* ZU ERLEDIGEN: An welchem Tag soll laut dem Textauszug über China und die EU die nächste Verhandlungsrunde beginnen?

Ob der enorme Druck auf China, der durch den „neuen Kalten Krieg“ der USA gegen das Land noch einmal erhöht wird, zu Zugeständnissen gegenüber der EU führt, wird sich spätestens bei der nächsten Verhandlungsrunde zeigen, die am 21. September beginnen soll.
„In diesen unbeständigen Zeiten brauchen China und Europa einander mehr als je zuvor“, kommentiert Xin Hua, Vizedirektor für EU-Studien an der Shanghai International Studies University in der parteinahen Zeitung „Global Times“. Die schiere Größe der zwei Märkte könnten Unternehmen beider Seiten nicht vernachlässigen. Auch müssten sie als „respektierte Partner“ die globale Ordnung aufrechterhalten, die durch den wirtschaftlichen Nationalismus und Protektionismus der USA schrittweise auseinandergenommen werde. Es gebe „großes Potenzial“ für die Kooperation, umwarb der Autor die Europäer.

* INHALT DES DATENSATZES:
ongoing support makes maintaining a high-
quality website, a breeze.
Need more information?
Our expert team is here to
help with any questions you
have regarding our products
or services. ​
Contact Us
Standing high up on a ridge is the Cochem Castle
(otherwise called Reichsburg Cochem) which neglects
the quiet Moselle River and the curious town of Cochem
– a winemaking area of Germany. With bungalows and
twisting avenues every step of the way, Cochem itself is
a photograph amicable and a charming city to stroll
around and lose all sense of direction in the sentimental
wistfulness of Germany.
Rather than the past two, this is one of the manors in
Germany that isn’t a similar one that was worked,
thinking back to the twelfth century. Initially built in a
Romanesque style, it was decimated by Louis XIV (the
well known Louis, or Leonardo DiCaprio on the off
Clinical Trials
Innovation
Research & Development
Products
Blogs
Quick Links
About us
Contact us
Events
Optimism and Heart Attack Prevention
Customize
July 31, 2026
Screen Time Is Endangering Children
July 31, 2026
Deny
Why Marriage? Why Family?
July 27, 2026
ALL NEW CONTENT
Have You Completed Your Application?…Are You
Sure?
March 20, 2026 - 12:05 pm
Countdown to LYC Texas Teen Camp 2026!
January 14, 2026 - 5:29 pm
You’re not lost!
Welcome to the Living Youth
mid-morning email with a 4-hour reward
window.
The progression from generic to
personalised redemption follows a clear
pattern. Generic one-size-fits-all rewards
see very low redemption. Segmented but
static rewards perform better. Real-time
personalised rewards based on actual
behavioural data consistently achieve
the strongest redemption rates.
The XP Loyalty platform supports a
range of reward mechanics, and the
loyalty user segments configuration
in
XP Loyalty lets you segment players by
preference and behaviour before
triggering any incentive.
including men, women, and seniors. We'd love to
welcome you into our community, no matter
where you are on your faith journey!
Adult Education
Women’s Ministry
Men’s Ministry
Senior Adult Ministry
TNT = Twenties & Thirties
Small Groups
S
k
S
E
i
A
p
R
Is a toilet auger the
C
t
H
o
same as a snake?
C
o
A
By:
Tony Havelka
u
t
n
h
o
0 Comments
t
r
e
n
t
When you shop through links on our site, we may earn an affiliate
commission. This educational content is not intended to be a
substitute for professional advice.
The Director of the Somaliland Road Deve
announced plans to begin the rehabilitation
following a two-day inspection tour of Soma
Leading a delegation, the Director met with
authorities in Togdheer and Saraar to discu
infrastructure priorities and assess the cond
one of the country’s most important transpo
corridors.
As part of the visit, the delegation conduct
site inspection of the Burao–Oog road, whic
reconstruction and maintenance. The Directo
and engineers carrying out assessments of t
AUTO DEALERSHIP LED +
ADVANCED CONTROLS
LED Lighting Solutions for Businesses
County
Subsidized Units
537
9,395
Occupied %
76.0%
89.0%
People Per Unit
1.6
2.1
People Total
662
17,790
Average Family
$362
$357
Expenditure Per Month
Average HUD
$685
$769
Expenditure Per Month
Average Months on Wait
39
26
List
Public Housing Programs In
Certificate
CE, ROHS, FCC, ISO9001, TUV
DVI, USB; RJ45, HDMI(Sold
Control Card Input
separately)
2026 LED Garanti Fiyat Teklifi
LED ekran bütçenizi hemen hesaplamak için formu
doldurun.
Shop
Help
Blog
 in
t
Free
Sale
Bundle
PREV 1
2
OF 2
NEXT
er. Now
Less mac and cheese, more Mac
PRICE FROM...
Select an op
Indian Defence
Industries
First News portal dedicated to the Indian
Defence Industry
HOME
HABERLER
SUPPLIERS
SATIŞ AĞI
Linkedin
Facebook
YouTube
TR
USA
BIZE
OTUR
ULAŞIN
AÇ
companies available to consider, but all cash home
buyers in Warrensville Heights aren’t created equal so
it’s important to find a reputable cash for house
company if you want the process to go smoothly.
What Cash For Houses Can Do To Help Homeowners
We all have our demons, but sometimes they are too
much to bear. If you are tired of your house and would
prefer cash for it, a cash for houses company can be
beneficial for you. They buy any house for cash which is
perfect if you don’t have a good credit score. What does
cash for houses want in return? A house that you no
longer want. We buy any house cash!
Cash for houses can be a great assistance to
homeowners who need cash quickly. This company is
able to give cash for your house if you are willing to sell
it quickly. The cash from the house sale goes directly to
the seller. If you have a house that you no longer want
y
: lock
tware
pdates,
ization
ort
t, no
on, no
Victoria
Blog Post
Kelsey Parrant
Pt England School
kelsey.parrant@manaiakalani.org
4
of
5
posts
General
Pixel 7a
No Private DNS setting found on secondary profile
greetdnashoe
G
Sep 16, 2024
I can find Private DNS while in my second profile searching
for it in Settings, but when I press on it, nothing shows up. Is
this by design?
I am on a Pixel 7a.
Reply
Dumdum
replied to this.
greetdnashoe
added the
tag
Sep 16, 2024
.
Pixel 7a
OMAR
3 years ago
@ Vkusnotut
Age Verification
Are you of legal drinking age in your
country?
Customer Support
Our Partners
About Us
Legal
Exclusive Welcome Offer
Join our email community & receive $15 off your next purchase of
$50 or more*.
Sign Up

* LÖSUNG: Die nächste Verhandlungsrunde soll am 21. September beginnen.